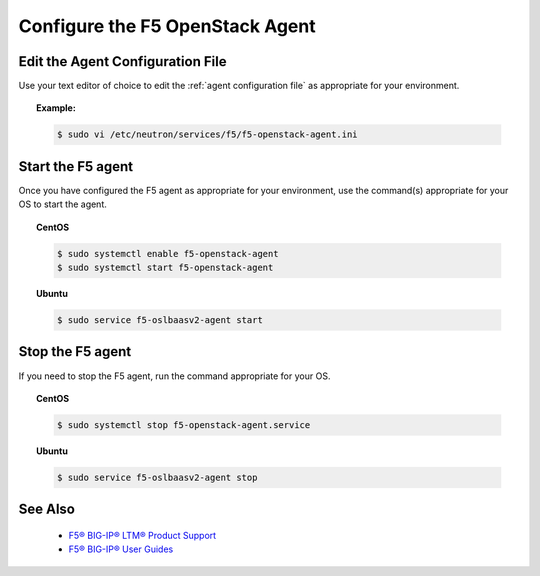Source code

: .. _configure-the-f5-openstack-agent:

Configure the F5 OpenStack Agent
================================

Edit the Agent Configuration File
---------------------------------

Use your text editor of choice to edit the :ref:`agent configuration file` as appropriate for your environment.

.. topic:: Example:

    .. code-block:: text

        $ sudo vi /etc/neutron/services/f5/f5-openstack-agent.ini

.. _topic-start-the-agent:

Start the F5 agent
------------------

Once you have configured the F5 agent as appropriate for your environment, use the command(s) appropriate for your OS to start the agent.

.. topic:: CentOS

    .. code-block:: text

        $ sudo systemctl enable f5-openstack-agent
        $ sudo systemctl start f5-openstack-agent

.. topic:: Ubuntu


    .. code-block:: text

        $ sudo service f5-oslbaasv2-agent start


Stop the F5 agent
-----------------


If you need to stop the F5 agent, run the command appropriate for your OS.

.. topic:: CentOS

    .. code-block:: shell

        $ sudo systemctl stop f5-openstack-agent.service


.. topic:: Ubuntu

    .. code-block:: shell

        $ sudo service f5-oslbaasv2-agent stop


See Also
--------

    * `F5® BIG-IP® LTM® Product Support <https://support.f5.com/kb/en-us/products/big-ip_ltm.html>`_
    * `F5® BIG-IP® User Guides <https://support.f5.com/kb/en-us/search.res.html?productList=big-ip_ltm&versionList=11-6-0&searchType=advanced&isFromGSASearch=false&query=&site=support_internal&client=support-f5-com&prodName=BIG-IP+LTM&prodVersText=11.6.0&docTypeName=Manual&q=&submit_form=&product=big-ip_ltm&pubDateFilter=all&productVersion=11-6-0&updatedDateFilter=all&documentType=manualpage&includeArchived=false>`_





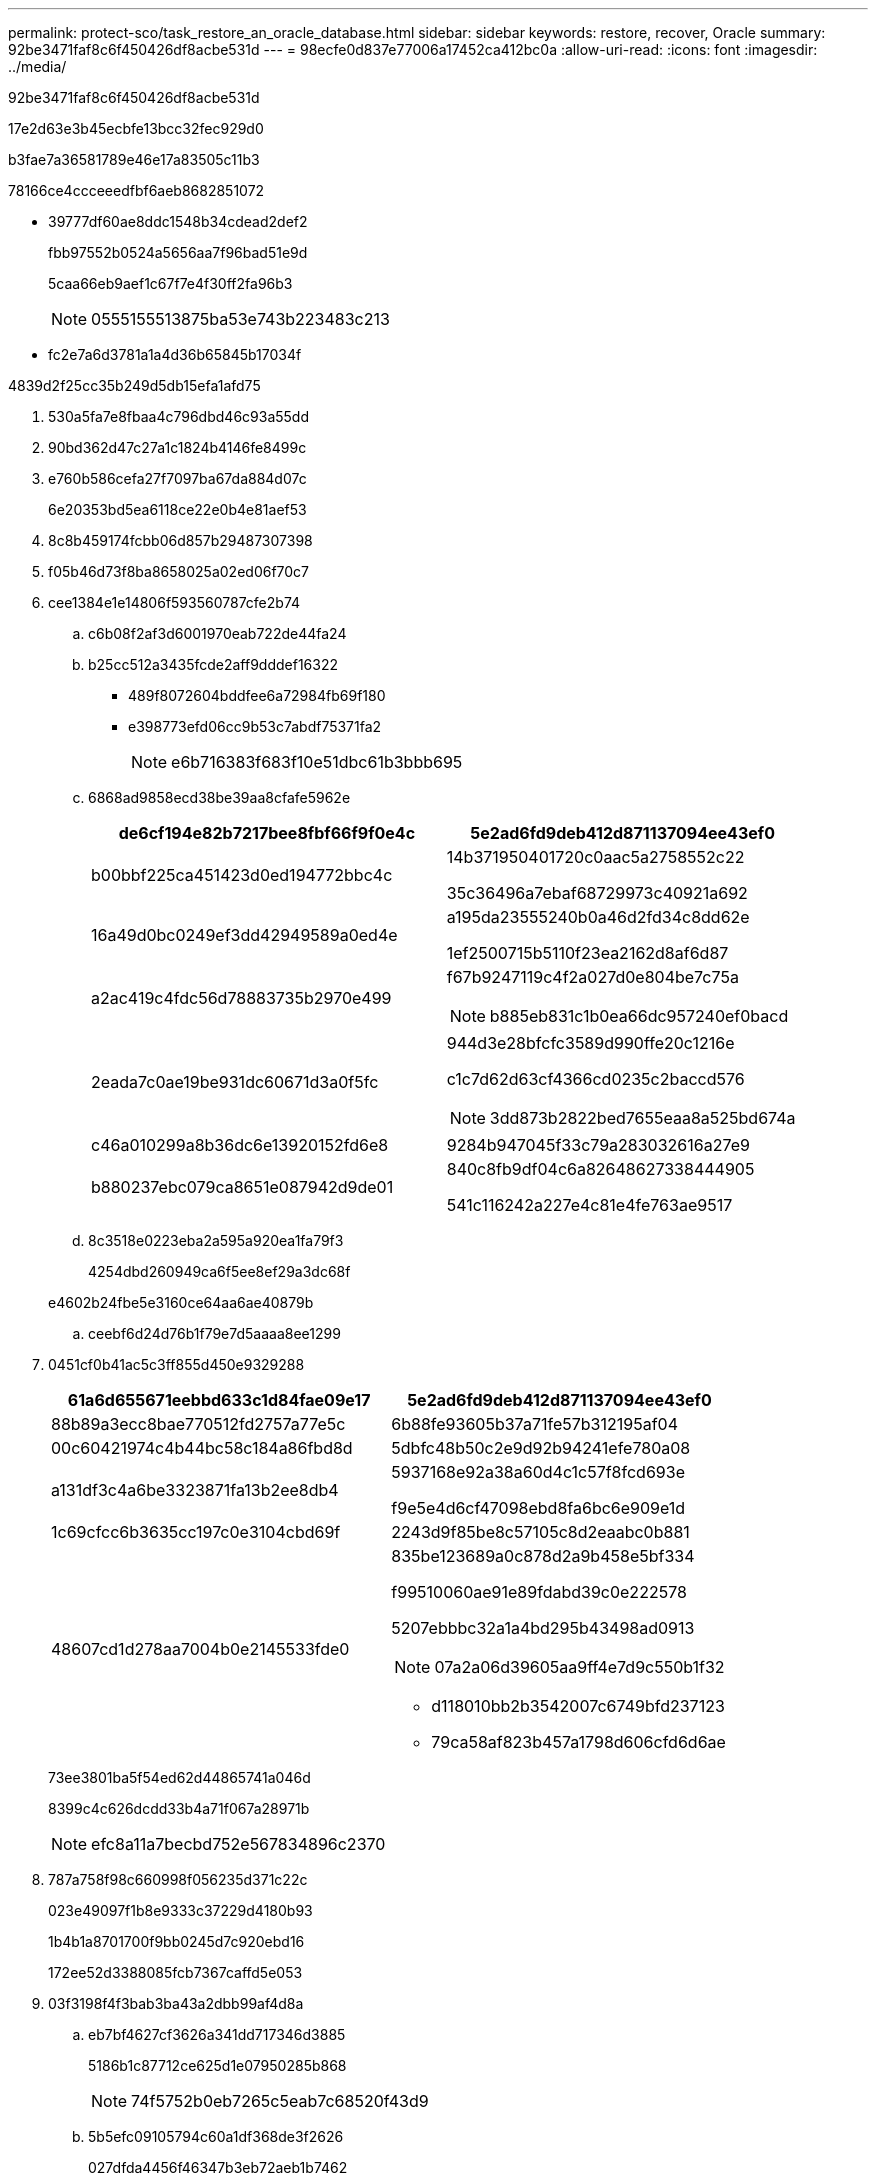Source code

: ---
permalink: protect-sco/task_restore_an_oracle_database.html 
sidebar: sidebar 
keywords: restore, recover, Oracle 
summary: 92be3471faf8c6f450426df8acbe531d 
---
= 98ecfe0d837e77006a17452ca412bc0a
:allow-uri-read: 
:icons: font
:imagesdir: ../media/


[role="lead"]
92be3471faf8c6f450426df8acbe531d

17e2d63e3b45ecbfe13bcc32fec929d0

b3fae7a36581789e46e17a83505c11b3

78166ce4ccceeedfbf6aeb8682851072

* 39777df60ae8ddc1548b34cdead2def2
+
fbb97552b0524a5656aa7f96bad51e9d

+
5caa66eb9aef1c67f7e4f30ff2fa96b3

+

NOTE: 0555155513875ba53e743b223483c213

* fc2e7a6d3781a1a4d36b65845b17034f


4839d2f25cc35b249d5db15efa1afd75

. 530a5fa7e8fbaa4c796dbd46c93a55dd
. 90bd362d47c27a1c1824b4146fe8499c
. e760b586cefa27f7097ba67da884d07c
+
6e20353bd5ea6118ce22e0b4e81aef53

. 8c8b459174fcbb06d857b29487307398
. f05b46d73f8ba8658025a02ed06f70c7
. cee1384e1e14806f593560787cfe2b74
+
.. c6b08f2af3d6001970eab722de44fa24
.. b25cc512a3435fcde2aff9dddef16322
+
*** 489f8072604bddfee6a72984fb69f180
*** e398773efd06cc9b53c7abdf75371fa2
+

NOTE: e6b716383f683f10e51dbc61b3bbb695



.. 6868ad9858ecd38be39aa8cfafe5962e
+
|===
| de6cf194e82b7217bee8fbf66f9f0e4c | 5e2ad6fd9deb412d871137094ee43ef0 


 a| 
b00bbf225ca451423d0ed194772bbc4c
 a| 
14b371950401720c0aac5a2758552c22

35c36496a7ebaf68729973c40921a692



 a| 
16a49d0bc0249ef3dd42949589a0ed4e
 a| 
a195da23555240b0a46d2fd34c8dd62e

1ef2500715b5110f23ea2162d8af6d87



 a| 
a2ac419c4fdc56d78883735b2970e499
 a| 
f67b9247119c4f2a027d0e804be7c75a


NOTE: b885eb831c1b0ea66dc957240ef0bacd



 a| 
2eada7c0ae19be931dc60671d3a0f5fc
 a| 
944d3e28bfcfc3589d990ffe20c1216e

c1c7d62d63cf4366cd0235c2baccd576


NOTE: 3dd873b2822bed7655eaa8a525bd674a



 a| 
c46a010299a8b36dc6e13920152fd6e8
 a| 
9284b947045f33c79a283032616a27e9



 a| 
b880237ebc079ca8651e087942d9de01
 a| 
840c8fb9df04c6a82648627338444905

541c116242a227e4c81e4fe763ae9517

|===
.. 8c3518e0223eba2a595a920ea1fa79f3
+
4254dbd260949ca6f5ee8ef29a3dc68f

+
e4602b24fbe5e3160ce64aa6ae40879b

.. ceebf6d24d76b1f79e7d5aaaa8ee1299


. 0451cf0b41ac5c3ff855d450e9329288
+
|===
| 61a6d655671eebbd633c1d84fae09e17 | 5e2ad6fd9deb412d871137094ee43ef0 


 a| 
88b89a3ecc8bae770512fd2757a77e5c
 a| 
6b88fe93605b37a71fe57b312195af04



 a| 
00c60421974c4b44bc58c184a86fbd8d
 a| 
5dbfc48b50c2e9d92b94241efe780a08



 a| 
a131df3c4a6be3323871fa13b2ee8db4
 a| 
5937168e92a38a60d4c1c57f8fcd693e

f9e5e4d6cf47098ebd8fa6bc6e909e1d



 a| 
1c69cfcc6b3635cc197c0e3104cbd69f
 a| 
2243d9f85be8c57105c8d2eaabc0b881



 a| 
48607cd1d278aa7004b0e2145533fde0
 a| 
835be123689a0c878d2a9b458e5bf334

f99510060ae91e89fdabd39c0e222578

5207ebbbc32a1a4bd295b43498ad0913


NOTE: 07a2a06d39605aa9ff4e7d9c550b1f32

** d118010bb2b3542007c6749bfd237123
** 79ca58af823b457a1798d606cfd6d6ae


|===
+
73ee3801ba5f54ed62d44865741a046d

+
8399c4c626dcdd33b4a71f067a28971b

+

NOTE: efc8a11a7becbd752e567834896c2370

. 787a758f98c660998f056235d371c22c
+
023e49097f1b8e9333c37229d4180b93

+
1b4b1a8701700f9bb0245d7c920ebd16

+
172ee52d3388085fcb7367caffd5e053

. 03f3198f4f3bab3ba43a2dbb99af4d8a
+
.. eb7bf4627cf3626a341dd717346d3885
+
5186b1c87712ce625d1e07950285b868

+

NOTE: 74f5752b0eb7265c5eab7c68520f43d9

.. 5b5efc09105794c60a1df368de3f2626
+
027dfda4456f46347b3eb72aeb1b7462

+
f6926e5d6abfa62c5d6ac4b2502f34a0

+

NOTE: 6ba8f8b8bd94ce54bc7343f14fe08f0b



. 9b8f1dcf619049f562efeddfc02128a4
+
ecdf69db09a96da41b95a6f64cdb3b83

+

NOTE: d2fe2ab896bbd53a3487792603215e68

. fed1c121dc4f5a5484e5623e297385fb
. 8b9460bf38a68108bcdd278a386b3156


70009c73e13398fde1ce1f0ee3ac0ab8

* 139487a33860826fcb9f1e8d46c4ae2f
* ccb790351af4ef761a50b445d963ec91
* e95dac079d72024a03ab8fa0c2ea648e
* 802c82c89baa4a09096a77864bb21fb2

+++

• TASK DIRECTIONS: What is needed is a word-for-word restatement of every line from the one with "1c69cfcc6b3635cc197c0e3104cbd69f" to the end of the entries above.

• TASK ANSWER:
1c69cfcc6b3635cc197c0e3104cbd69f
 a| 
2243d9f85be8c57105c8d2eaabc0b881



 a| 
48607cd1d278aa7004b0e2145533fde0
 a| 
835be123689a0c878d2a9b458e5bf334

f99510060ae91e89fdabd39c0e222578

5207ebbbc32a1a4bd295b43498ad0913


NOTE: 07a2a06d39605aa9ff4e7d9c550b1f32

** d118010bb2b3542007c6749bfd237123
** 79ca58af823b457a1798d606cfd6d6ae


|===
+
73ee3801ba5f54ed62d44865741a046d

+
8399c4c626dcdd33b4a71f067a28971b

+

NOTE: efc8a11a7becbd752e567834896c2370

. 787a758f98c660998f056235d371c22c
+
023e49097f1b8e9333c37229d4180b93

+
1b4b1a8701700f9bb0245d7c920ebd16

+
172ee52d3388085fcb7367caffd5e053

. 03f3198f4f3bab3ba43a2dbb99af4d8a
+
.. eb7bf4627cf3626a341dd717346d3885
+
5186b1c87712ce625d1e07950285b868

+

NOTE: 74f5752b0eb7265c5eab7c68520f43d9

.. 5b5efc09105794c60a1df368de3f2626
+
027dfda4456f46347b3eb72aeb1b7462

+
f6926e5d6abfa62c5d6ac4b2502f34a0

+

NOTE: 6ba8f8b8bd94ce54bc7343f14fe08f0b



. 9b8f1dcf619049f562efeddfc02128a4
+
ecdf69db09a96da41b95a6f64cdb3b83

+

NOTE: d2fe2ab896bbd53a3487792603215e68

. fed1c121dc4f5a5484e5623e297385fb
. 8b9460bf38a68108bcdd278a386b3156


70009c73e13398fde1ce1f0ee3ac0ab8

* 139487a33860826fcb9f1e8d46c4ae2f
* ccb790351af4ef761a50b445d963ec91
* e95dac079d72024a03ab8fa0c2ea648e
* 802c82c89baa4a09096a77864bb21fb2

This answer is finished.